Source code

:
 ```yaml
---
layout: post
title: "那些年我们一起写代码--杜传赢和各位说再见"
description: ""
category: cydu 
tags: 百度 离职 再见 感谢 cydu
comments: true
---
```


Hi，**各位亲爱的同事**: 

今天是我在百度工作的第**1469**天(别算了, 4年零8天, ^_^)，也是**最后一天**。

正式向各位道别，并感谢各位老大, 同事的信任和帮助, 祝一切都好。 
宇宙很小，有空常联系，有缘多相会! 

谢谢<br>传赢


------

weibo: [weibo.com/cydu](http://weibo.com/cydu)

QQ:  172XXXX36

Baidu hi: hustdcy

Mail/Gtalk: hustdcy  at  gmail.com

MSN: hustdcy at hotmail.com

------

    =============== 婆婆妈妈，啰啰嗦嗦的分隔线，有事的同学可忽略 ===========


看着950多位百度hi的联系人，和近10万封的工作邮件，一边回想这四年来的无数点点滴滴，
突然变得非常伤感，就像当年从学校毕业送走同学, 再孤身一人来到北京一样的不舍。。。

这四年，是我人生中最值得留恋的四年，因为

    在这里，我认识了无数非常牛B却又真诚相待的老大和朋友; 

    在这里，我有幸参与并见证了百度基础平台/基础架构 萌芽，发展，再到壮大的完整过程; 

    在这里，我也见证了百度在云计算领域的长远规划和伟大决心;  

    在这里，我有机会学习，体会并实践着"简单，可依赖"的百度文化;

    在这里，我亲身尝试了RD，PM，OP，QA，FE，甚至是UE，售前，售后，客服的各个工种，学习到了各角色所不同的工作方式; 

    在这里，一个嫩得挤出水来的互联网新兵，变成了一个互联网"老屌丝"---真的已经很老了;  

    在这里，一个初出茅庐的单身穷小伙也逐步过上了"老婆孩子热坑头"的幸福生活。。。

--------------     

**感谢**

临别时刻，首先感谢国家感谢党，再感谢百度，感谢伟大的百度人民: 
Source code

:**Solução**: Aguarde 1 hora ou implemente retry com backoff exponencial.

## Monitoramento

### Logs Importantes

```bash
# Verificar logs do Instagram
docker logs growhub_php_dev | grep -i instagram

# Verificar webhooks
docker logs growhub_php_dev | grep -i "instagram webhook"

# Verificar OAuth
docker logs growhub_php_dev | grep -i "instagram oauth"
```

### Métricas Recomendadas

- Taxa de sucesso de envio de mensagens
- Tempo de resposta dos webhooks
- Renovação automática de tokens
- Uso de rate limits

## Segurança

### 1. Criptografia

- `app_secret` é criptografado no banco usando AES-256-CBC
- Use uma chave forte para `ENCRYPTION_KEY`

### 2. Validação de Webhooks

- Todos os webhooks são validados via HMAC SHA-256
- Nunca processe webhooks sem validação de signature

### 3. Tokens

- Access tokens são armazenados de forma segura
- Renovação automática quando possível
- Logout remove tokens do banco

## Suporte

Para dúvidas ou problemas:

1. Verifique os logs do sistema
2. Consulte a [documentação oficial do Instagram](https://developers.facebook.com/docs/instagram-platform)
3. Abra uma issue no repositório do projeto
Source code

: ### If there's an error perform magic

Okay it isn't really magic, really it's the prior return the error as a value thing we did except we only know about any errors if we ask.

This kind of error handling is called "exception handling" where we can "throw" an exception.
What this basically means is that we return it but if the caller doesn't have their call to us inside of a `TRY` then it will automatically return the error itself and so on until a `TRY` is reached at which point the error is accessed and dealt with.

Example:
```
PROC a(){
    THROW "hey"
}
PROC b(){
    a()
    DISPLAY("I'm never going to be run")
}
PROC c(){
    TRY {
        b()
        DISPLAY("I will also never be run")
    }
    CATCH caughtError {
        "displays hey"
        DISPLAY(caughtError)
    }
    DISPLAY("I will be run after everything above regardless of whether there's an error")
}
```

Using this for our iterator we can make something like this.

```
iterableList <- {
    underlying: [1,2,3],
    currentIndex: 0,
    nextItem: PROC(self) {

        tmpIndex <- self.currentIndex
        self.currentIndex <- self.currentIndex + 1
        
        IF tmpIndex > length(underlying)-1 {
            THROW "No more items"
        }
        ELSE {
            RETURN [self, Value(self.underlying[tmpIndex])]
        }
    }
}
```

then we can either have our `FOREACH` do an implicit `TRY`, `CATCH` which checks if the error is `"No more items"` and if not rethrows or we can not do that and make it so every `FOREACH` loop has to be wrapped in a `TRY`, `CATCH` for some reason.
⁂
PROBLEM STATEMENT: Filter the entries down to the lines that hold "CATCH". Copy those lines.

PROBLEM SOLUTION:
    CATCH caughtError {
then we can either have our `FOREACH` do an implicit `TRY`, `CATCH` which checks if the error is `"No more items"` and if not rethrows or we can not do that and make it so every `FOREACH` loop has to be wrapped in a `TRY`, `CATCH` for some reason.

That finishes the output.